Lors d’une rencontre avec le Premier ministre britannique Keir Starmer à la Maison-Blanche, Trump a abordé divers sujets tels que la politique mondiale, les tarifs et la liberté d’expression. C’était la première visite de Starmer à Washington depuis l’entrée de Trump en fonction le mois dernier.
Dans une interview avec The Spectator, Trump a indiqué avoir informé Starmer que le Royaume-Uni « ne peut pas faire cela ». Il a ajouté :
« Nous leur avons dit que ce n’était pas possible. C’est incroyable. C’est quelque chose que l’on entend parler de la Chine. »
Ces remarques interviennent après que la directrice de la sécurité nationale de Trump, Tulsi Gabbard, a suggéré que le Royaume-Uni aurait pu violer un accord bilatéral en exigeant secrètement qu’Apple construise une porte dérobée pour iCloud. Gabbard a exprimé sa préoccupation grave quant aux implications de l’exigence d’une porte dérobée permettant l’accès aux données personnelles chiffrées des Américains.
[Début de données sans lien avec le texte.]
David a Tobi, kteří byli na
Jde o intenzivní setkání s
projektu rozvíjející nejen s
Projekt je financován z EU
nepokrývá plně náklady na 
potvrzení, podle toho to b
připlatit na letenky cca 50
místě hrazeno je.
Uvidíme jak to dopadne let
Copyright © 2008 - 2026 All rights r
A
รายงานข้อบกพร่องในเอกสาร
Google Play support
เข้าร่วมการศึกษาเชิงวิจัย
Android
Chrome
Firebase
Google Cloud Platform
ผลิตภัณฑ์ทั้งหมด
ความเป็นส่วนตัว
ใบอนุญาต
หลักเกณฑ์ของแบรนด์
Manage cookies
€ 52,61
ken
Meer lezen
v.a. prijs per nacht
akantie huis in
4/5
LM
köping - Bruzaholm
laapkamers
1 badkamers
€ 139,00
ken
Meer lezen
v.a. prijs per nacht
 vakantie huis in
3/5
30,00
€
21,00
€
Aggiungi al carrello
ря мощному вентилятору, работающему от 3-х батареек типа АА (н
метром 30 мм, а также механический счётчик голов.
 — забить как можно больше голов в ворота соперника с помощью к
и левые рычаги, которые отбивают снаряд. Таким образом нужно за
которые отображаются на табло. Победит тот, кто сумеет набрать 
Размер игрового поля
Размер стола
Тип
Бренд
En réponse à la demande du Royaume-Uni, Apple a retiré la fonction Advanced Data Protection du marché britannique. Dans un communiqué, l’entreprise a affirmé : « Nous n’avons jamais créé de porte dérobée ou de clé maîtresse pour aucun de nos produits ou services et ne le ferons jamais. » D’autres catégories de données iCloud, telles que les mots de passe, les données de santé et les Messages dans iCloud, demeurent chiffrées au Royaume-Uni.
Un fait intéressant : la fonction Advanced Data Protection est toujours disponible en Chine, offrant ainsi aux utilisateurs chinois un niveau de chiffrement que les utilisateurs britanniques n’ont pas.